We have the largest body of evidence we've ever had, showing that resistance training improves strength, muscle mass, power, bone density, and physical function across the lifespan. The ACSM Position Stand (Currier et al., 2026) synthesized 137 systematic reviews covering over 30,000 participants, and the conclusion is unambiguous: resistance training works. For everyone. At every age. And you don't need to go maximally heavy. Moderate loads, 30 to 70% of your max, enhance hypertrophy. Variable prescription works. The key is consistency and progressive challenge, not perfection.
And yet the vast majority of women never touch a weight.
This isn't a knowledge problem.

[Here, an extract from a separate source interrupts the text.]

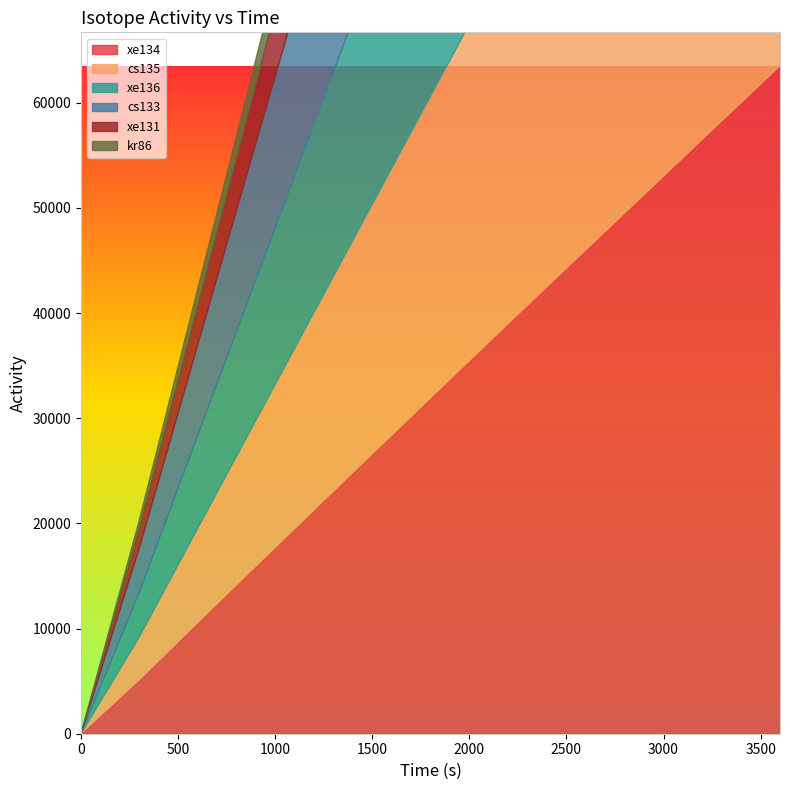

Does the chart display data point markers on the line(s)?

No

It's a messaging problem. For decades, women have been told that cardio is their lane. Weights will make them "bulky." That bone loss and muscle loss after menopause are inevitable. None of that is true.

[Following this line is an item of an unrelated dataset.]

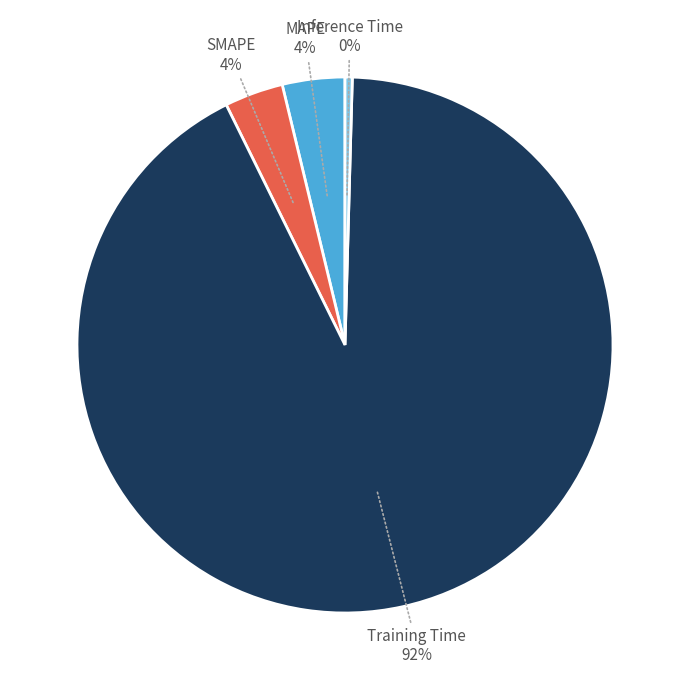

Does any single category account for the majority?

Yes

Menopause does not accelerate muscle loss. When you control for physical activity and age, the supposed acceleration largely disappears (Menzies et al., 2026). The driver is disuse, not hormones (Phillips, 2026). Menopausal hormone therapy changes lean mass by a grand total of 0.06 kg across 12 RCTs and 4,474 women (Javed et al.). That's 60 grams. Not meaningful.
The single most effective thing a woman in midlife can do for her muscle, her bone, her metabolic health, her function, and her independence is pick up something heavy-ish and put it down again. Repeatedly. Once-twice a week, at a minimum.
You don't need a special program. You don't need a supplement stack. You don't need to train like a powerlifter. You don't NEED to LHS! You can if you want, but it's a matter of choice and goals.
You need to start. That's it. Just start.
The gateway to better health in the second half of life isn't a pill, a powder, or a protocol. It's a barbell. Or a dumbbell. Or a kettlebell. Or a band. Or your own bodyweight.
Any resistance training is better than none. And right now, for the majority of women, "none" is exactly what they're doing.
Let's change that!
Currier BS et al. (2026). ACSM Position Stand. Med Sci Sports Exerc. 137 systematic reviews, >30,000 participants.
Menzies FM et al. (2026). J Cachexia Sarcopenia Muscle. DOI: 10.1002/jcsm.70232
Phillips SM. (2026). J Cachexia Sarcopenia Muscle. DOI: 10.1002/jcsm.70248
Javed AA et al. MHT meta-analysis. 12 RCTs, 4,474 women.
CDC/National Health Interview Survey (2020). Muscle-strengthening activity participation data.